If you describe all of that at once, it sounds like chaos. But it didn’t feel chaotic in the same old way. It felt like an unusually intense review loop with an extremely tireless pair programmer.

That might be the biggest change. Not that the tools never mess up, they absolutely do. It’s that the mess-ups are increasingly embedded inside a larger amount of useful motion.

Small potatoes, real work#

I want to be careful not to oversell this. This is not an enterprise transformation story. It’s not AGI. It’s not “one person replaces a whole engineering org.” It’s small potatoes.

But small potatoes are where a lot of real work lives. Personal sites. Consulting sites. Internal tools. Marketing sites with weird auth edges. Opinionated little systems that matter intensely to the person running them and not much to the rest of the planet.

That category is huge.

And if an agent can help push that kind of project through a migration, a platform change, a performance pass, a production cutover, and a stabilization loop with relatively little hands-on from me, that is already a pretty big deal. Not because it makes the work glamorous. Because it changes the threshold for what one person can reasonably attempt.

The human role didn’t disappear#

This only worked because I still had to do human things. I had to notice weird design failures, say “that copy sucks, fix it,” know what should stay dark in production, know which secrets mattered and where they belonged. I had to be the taste layer. I had to be the final judge of “is this actually right?”

The tool did not become me. It became an extremely capable system for chewing through implementation, investigation, repetition, and verification while I kept steering intent and standards. Maybe that sounds obvious. It did not feel obvious in practice.

Clay on the wheel#

Geoffrey Huntley has this concept he calls software is clay on the pottery wheel. If something isn’t right, you throw it back on the wheel and keep going.

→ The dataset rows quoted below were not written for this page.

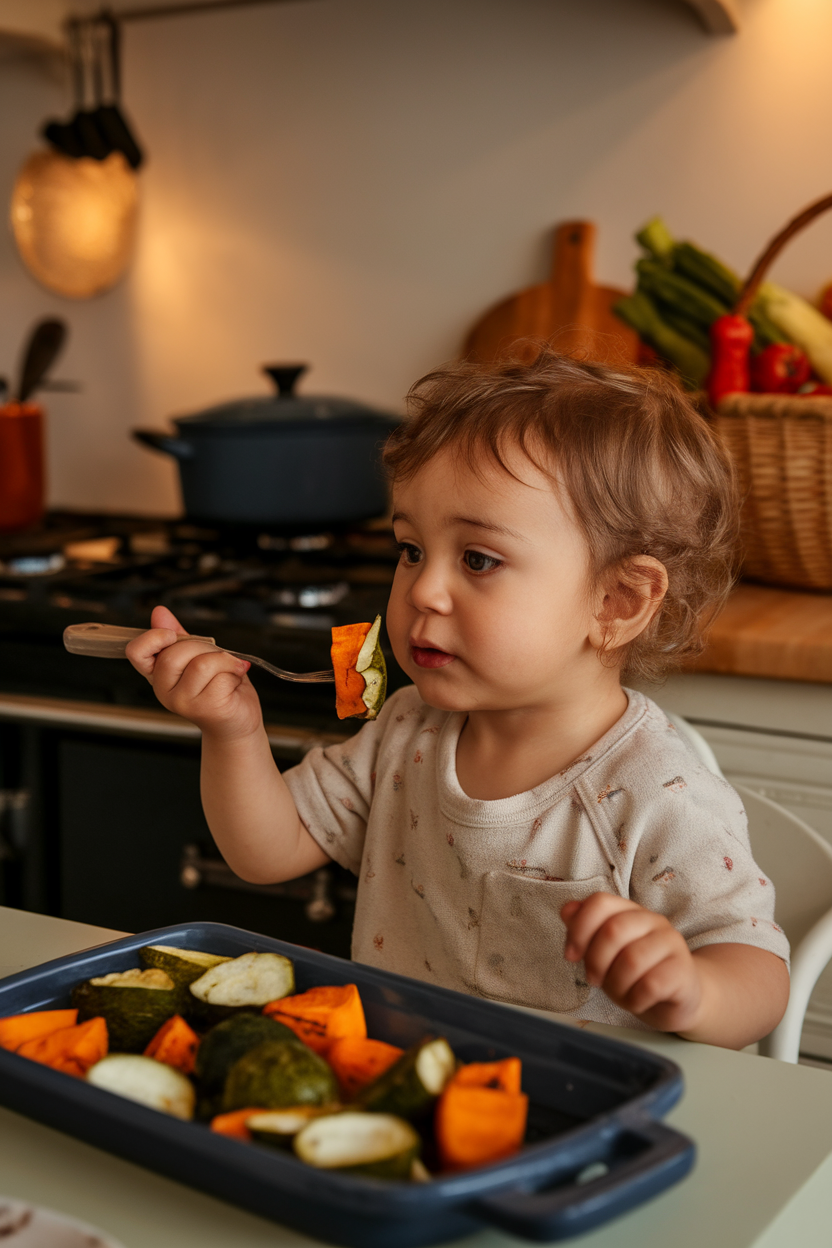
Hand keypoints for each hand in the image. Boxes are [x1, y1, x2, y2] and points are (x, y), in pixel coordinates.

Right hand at [124, 604, 263, 740]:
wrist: (238, 720)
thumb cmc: (220, 687)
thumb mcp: (199, 656)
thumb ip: (180, 637)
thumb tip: (159, 612)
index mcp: (158, 674)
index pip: (136, 652)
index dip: (154, 637)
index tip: (173, 635)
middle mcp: (164, 690)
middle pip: (174, 654)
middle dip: (203, 647)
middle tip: (218, 657)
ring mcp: (182, 702)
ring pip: (200, 664)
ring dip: (224, 660)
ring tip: (230, 670)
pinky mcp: (204, 709)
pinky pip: (220, 676)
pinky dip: (235, 672)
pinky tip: (235, 683)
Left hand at [561, 893, 702, 1033]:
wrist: (678, 999)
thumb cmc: (636, 974)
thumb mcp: (604, 954)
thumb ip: (584, 931)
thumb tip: (567, 911)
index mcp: (630, 911)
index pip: (600, 902)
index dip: (579, 929)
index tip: (571, 956)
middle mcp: (653, 921)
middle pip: (613, 930)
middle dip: (595, 962)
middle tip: (595, 980)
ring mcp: (672, 943)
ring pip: (631, 960)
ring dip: (616, 985)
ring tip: (620, 993)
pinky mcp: (683, 971)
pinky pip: (651, 985)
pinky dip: (635, 1000)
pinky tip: (637, 1001)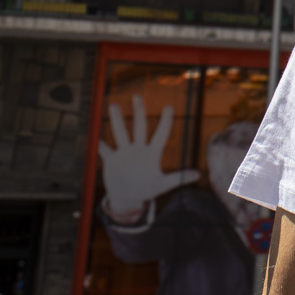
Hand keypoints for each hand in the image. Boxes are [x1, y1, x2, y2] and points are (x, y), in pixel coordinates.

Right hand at [98, 96, 197, 223]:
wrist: (128, 199)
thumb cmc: (147, 189)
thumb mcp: (163, 184)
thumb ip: (178, 178)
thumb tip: (198, 174)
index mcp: (152, 154)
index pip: (160, 134)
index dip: (165, 122)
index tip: (169, 107)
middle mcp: (138, 149)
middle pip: (139, 127)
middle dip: (139, 112)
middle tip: (138, 96)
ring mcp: (124, 153)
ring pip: (121, 133)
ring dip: (117, 120)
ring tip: (114, 105)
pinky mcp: (112, 161)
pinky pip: (104, 150)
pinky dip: (100, 145)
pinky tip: (96, 137)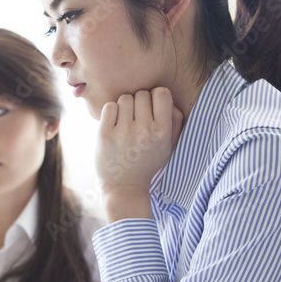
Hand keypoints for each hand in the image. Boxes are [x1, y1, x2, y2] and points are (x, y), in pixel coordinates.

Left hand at [95, 87, 183, 214]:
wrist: (125, 187)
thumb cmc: (148, 163)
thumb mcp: (169, 146)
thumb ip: (176, 121)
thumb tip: (167, 98)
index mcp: (162, 132)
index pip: (162, 93)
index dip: (156, 96)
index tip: (152, 107)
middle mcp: (144, 131)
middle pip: (142, 94)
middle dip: (140, 103)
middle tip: (137, 118)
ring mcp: (123, 133)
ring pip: (125, 98)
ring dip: (125, 107)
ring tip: (126, 122)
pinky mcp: (105, 135)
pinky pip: (109, 106)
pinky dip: (111, 112)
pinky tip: (115, 124)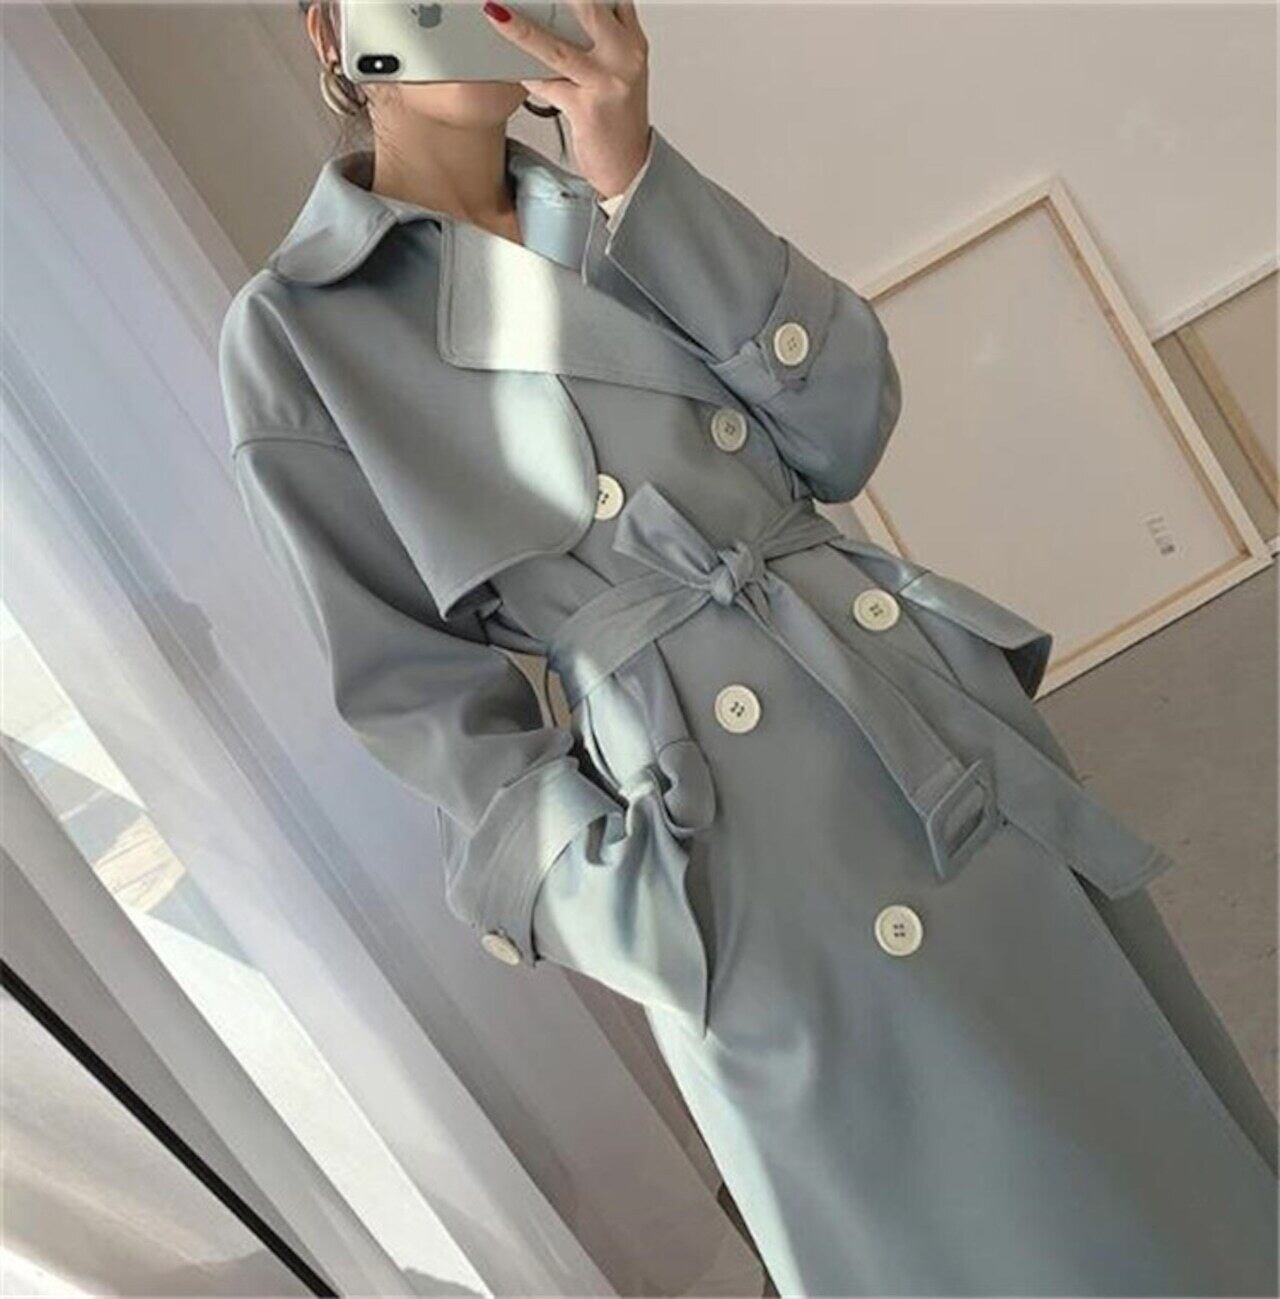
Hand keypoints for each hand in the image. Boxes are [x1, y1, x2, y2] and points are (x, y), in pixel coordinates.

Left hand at [482, 0, 652, 199]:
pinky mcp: (587, 110)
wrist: (629, 168)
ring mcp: (607, 84)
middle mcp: (625, 59)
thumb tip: (574, 11)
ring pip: (557, 49)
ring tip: (497, 14)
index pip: (612, 0)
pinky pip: (548, 86)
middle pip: (589, 9)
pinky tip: (513, 68)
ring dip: (522, 31)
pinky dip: (529, 77)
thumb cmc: (619, 121)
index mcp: (634, 44)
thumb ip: (606, 40)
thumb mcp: (623, 73)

That’s exactly what steering a long-running agent task feels like. The agent drifts, you jump in. It misinterprets a constraint, you correct it. It breaks something, you have it check its work, validate against docs, run the tests, get back on track. The cycle is fast enough now that it doesn’t feel like debugging someone else’s mess. It feels like shaping.

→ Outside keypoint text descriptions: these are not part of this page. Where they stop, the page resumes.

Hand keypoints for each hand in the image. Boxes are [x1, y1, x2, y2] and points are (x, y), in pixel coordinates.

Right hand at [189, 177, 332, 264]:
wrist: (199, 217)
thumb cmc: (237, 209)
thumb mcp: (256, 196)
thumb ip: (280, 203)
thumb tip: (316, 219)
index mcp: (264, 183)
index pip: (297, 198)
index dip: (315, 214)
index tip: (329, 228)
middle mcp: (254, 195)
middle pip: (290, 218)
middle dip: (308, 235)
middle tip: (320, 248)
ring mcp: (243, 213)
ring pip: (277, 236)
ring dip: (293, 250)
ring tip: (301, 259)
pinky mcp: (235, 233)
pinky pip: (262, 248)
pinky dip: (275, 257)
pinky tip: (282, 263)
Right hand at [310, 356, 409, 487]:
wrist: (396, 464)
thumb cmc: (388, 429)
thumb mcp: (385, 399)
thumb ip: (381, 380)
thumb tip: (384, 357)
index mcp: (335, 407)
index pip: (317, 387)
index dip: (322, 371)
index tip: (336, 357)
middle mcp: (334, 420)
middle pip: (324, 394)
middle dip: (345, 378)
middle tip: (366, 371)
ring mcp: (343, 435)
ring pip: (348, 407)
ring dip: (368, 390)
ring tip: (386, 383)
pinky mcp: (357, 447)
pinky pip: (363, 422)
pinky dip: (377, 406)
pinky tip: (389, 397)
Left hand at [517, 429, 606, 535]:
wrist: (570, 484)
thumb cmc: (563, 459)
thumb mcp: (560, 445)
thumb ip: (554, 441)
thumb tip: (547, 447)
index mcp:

This is one of the first models where that loop actually works. Where you can give it enough context, let it run, steer when needed, and trust the output enough to ship it. The rate of acceleration is the part I keep coming back to. Each generation makes the loop tighter. Each tighter loop makes more ambitious work feel reasonable.

Why this qualifies as cowboy shit anyway#

Because we shipped a beta framework, changed runtimes, and moved production traffic on this site. Because a huge chunk of the execution came from an AI loop instead of the old pattern of me manually pecking through every step. Because the whole thing still sounds slightly unreasonable if you say it too fast. And because the end state was not a demo. The site actually moved.

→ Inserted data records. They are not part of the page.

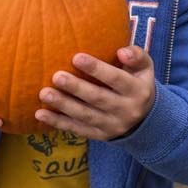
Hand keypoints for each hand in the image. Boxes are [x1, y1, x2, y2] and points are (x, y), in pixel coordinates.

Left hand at [35, 46, 154, 140]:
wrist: (146, 120)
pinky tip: (41, 114)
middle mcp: (125, 110)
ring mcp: (111, 126)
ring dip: (63, 105)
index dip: (97, 69)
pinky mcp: (99, 135)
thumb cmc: (138, 83)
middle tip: (56, 76)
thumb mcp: (145, 68)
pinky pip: (77, 129)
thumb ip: (136, 56)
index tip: (76, 57)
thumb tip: (121, 52)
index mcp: (137, 91)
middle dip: (76, 88)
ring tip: (44, 93)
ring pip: (85, 115)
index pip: (115, 79)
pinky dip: (58, 122)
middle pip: (98, 98)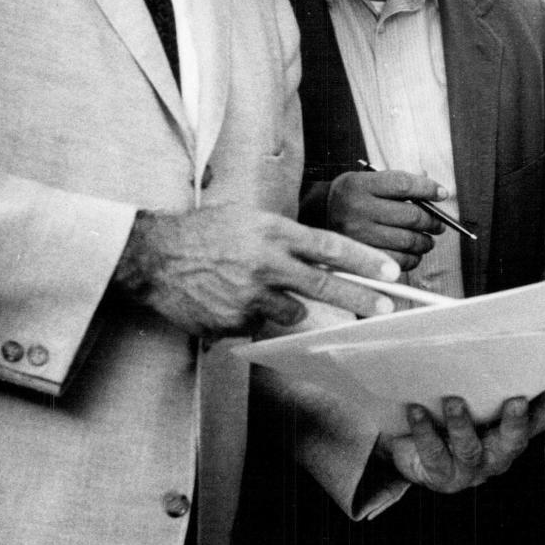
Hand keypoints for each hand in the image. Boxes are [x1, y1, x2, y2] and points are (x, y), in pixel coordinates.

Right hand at [113, 204, 400, 337]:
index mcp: (272, 232)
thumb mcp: (248, 219)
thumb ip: (285, 239)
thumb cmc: (204, 233)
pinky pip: (257, 326)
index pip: (330, 246)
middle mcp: (266, 264)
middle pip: (326, 285)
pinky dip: (249, 316)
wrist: (153, 256)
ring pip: (291, 312)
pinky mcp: (233, 322)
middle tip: (387, 306)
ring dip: (282, 305)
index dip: (364, 260)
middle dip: (361, 297)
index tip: (390, 271)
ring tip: (249, 286)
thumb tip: (324, 261)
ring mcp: (250, 296)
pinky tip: (225, 298)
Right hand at [326, 169, 445, 271]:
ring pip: (408, 241)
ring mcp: (358, 236)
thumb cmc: (350, 197)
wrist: (315, 217)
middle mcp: (357, 210)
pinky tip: (412, 253)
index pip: (404, 184)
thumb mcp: (366, 180)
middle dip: (432, 221)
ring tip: (426, 240)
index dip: (428, 188)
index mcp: (360, 185)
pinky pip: (398, 262)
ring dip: (425, 242)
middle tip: (438, 224)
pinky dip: (413, 258)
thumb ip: (398, 184)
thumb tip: (437, 193)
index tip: (442, 194)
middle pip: (411, 215)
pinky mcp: (360, 258)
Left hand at [380, 384, 544, 492]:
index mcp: (507, 437)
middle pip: (512, 442)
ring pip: (469, 448)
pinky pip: (433, 452)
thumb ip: (486, 383)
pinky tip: (416, 410)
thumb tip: (494, 343)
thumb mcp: (471, 403)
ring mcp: (468, 469)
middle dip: (515, 422)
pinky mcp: (440, 474)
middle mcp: (494, 456)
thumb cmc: (446, 422)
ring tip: (454, 401)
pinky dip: (424, 430)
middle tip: (516, 400)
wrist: (412, 452)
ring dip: (462, 424)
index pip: (535, 423)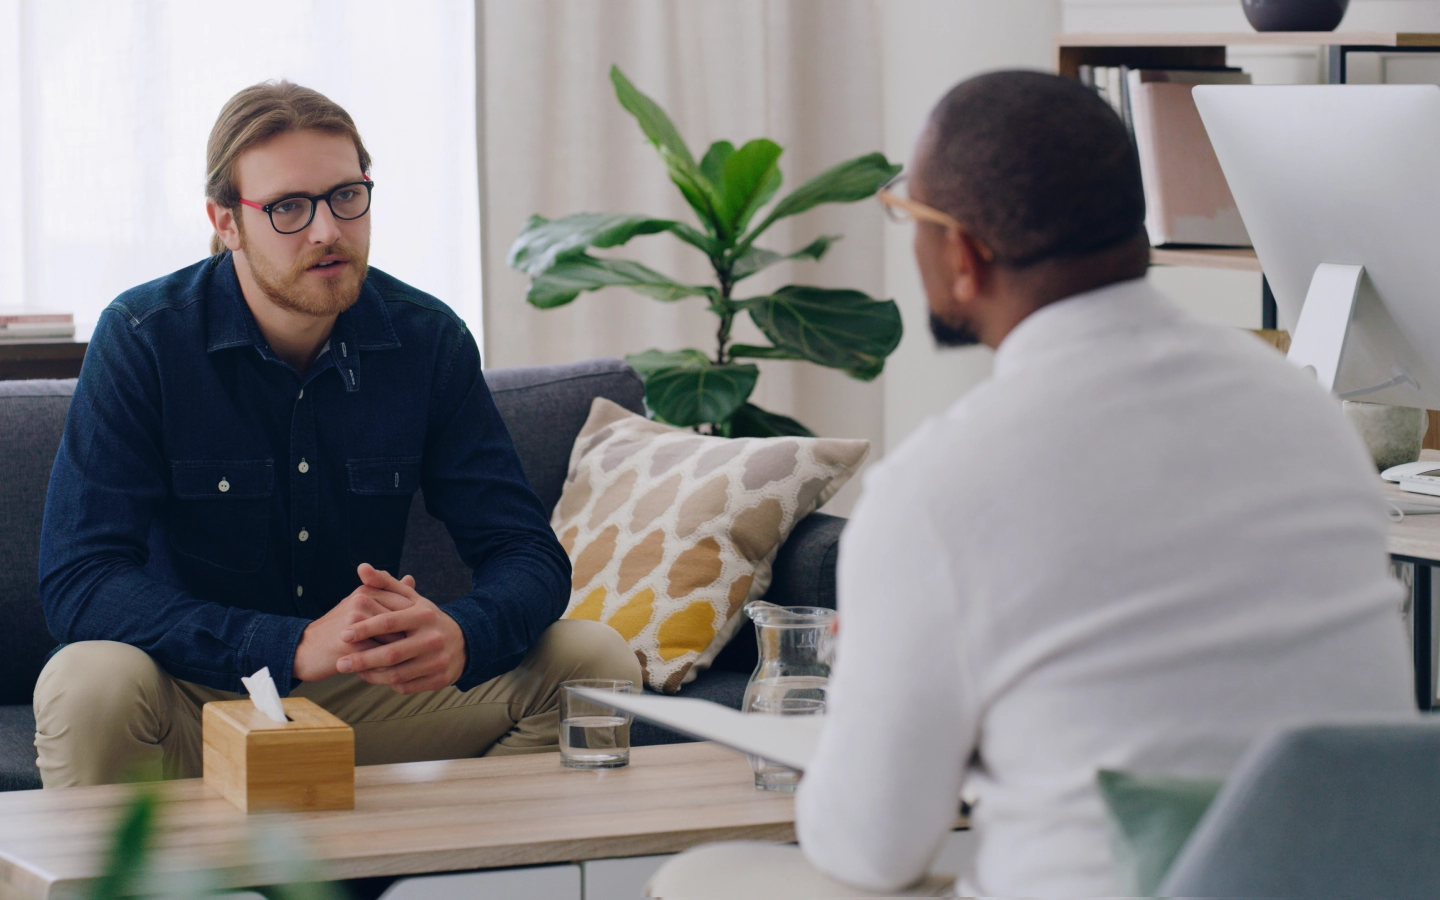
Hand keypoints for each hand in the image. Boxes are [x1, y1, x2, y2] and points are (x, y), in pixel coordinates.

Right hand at [292, 581, 412, 681]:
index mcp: (367, 591)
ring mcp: (356, 622)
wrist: (305, 650)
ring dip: (404, 654)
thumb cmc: (339, 629)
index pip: (407, 604)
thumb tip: (411, 579)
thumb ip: (387, 592)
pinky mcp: (350, 643)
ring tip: (410, 663)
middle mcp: (362, 601)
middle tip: (421, 651)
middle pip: (404, 622)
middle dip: (413, 638)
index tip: (422, 636)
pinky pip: (381, 657)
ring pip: (395, 639)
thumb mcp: (361, 605)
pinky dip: (390, 666)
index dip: (418, 622)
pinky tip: (394, 673)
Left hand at [336, 563, 467, 693]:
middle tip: (341, 663)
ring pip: (397, 674)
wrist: (464, 642)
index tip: (343, 634)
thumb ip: (385, 583)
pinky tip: (375, 677)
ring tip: (354, 671)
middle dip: (362, 660)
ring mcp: (438, 661)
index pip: (390, 622)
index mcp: (424, 616)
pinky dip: (387, 684)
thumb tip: (361, 568)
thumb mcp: (412, 599)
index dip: (365, 629)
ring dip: (372, 675)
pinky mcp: (440, 679)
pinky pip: (407, 686)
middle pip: (392, 653)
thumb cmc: (428, 619)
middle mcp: (433, 638)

That is cowboy shit to me. Not because it was sloppy. Because it involved enough trust in new tools, enough motion, and enough “well, I guess we’re doing this now” energy to feel like a frontier move, even if the project itself is small.

Presto bango#

That’s maybe the funniest part. From far enough away, the story almost compresses down into this: an agent worked for a long time, I set some secrets on a Worker, I clicked the domain handoff, we fixed a handful of regressions. Presto bango: the site moved from Pages to Workers, got a little better in a few places, got weird in a few places, and then got cleaned up.

That summary is both unfair and basically true. There was a lot of work in the middle. But the middle is getting easier to delegate into loops that are not purely human anymore.

This whole site is a running experiment in that. Every post, every migration, every feature pushed through an agent loop is part of figuring out what this way of working actually looks like over time. I wrote about the roughness of that process in Slop x Slop. This is the sequel: the roughness applied to real infrastructure, not just words.

My suspicion is that it only gets better from here. That’s the thing I can’t stop staring at. Not “AI can do everything now.” Just: this is the kind of thing you can do now. And that is already wild.